(Beginning of Task inputs)
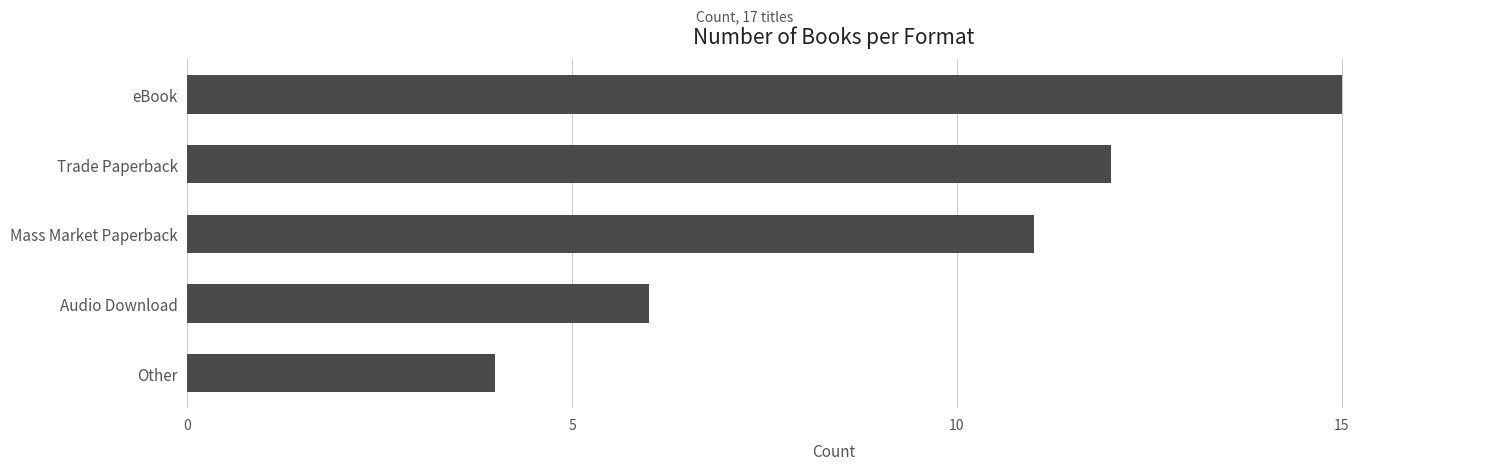

Is it true that the value at Mass Market Paperback is 11?

True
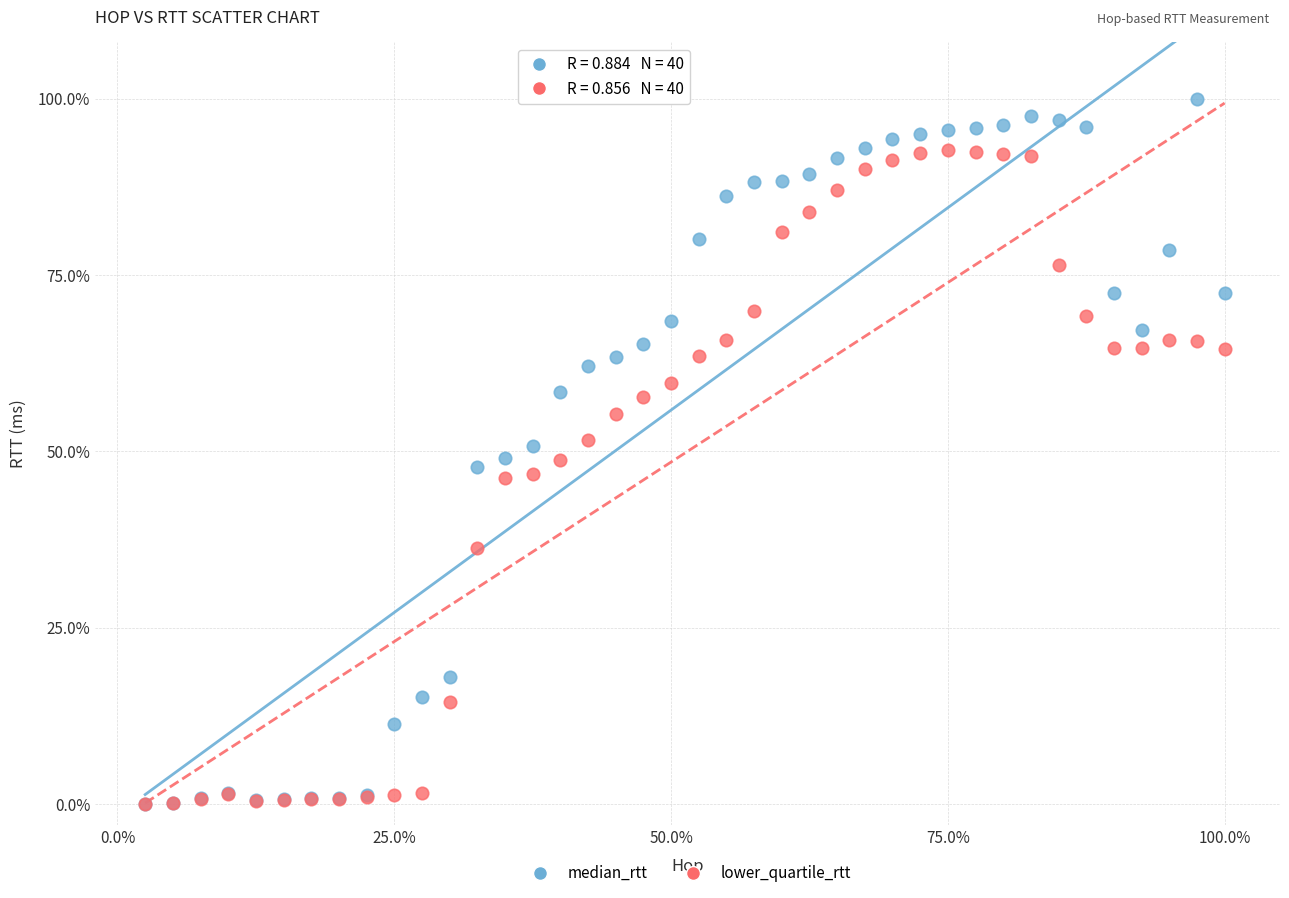

What are all the series names shown in the legend?

median_rtt, lower_quartile_rtt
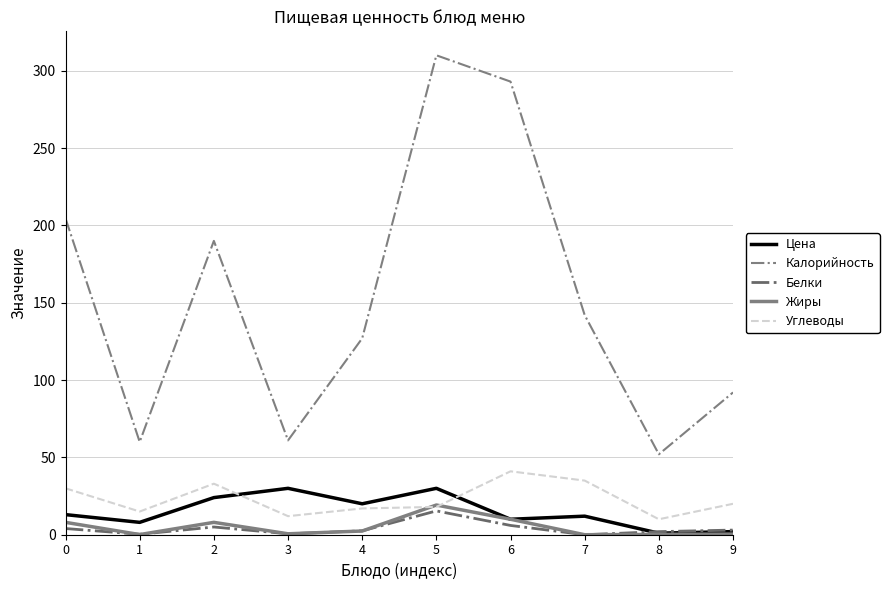

True or false: Углеводы has a value of 7.5 at 9.

False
(End of Task inputs)
Write out every line of the records above word for word, with the pictures left out.

Is it true that the value at Mass Market Paperback is 11?

True

What are all the series names shown in the legend?

median_rtt, lower_quartile_rtt

True or false: Углеводы has a value of 7.5 at 9.

False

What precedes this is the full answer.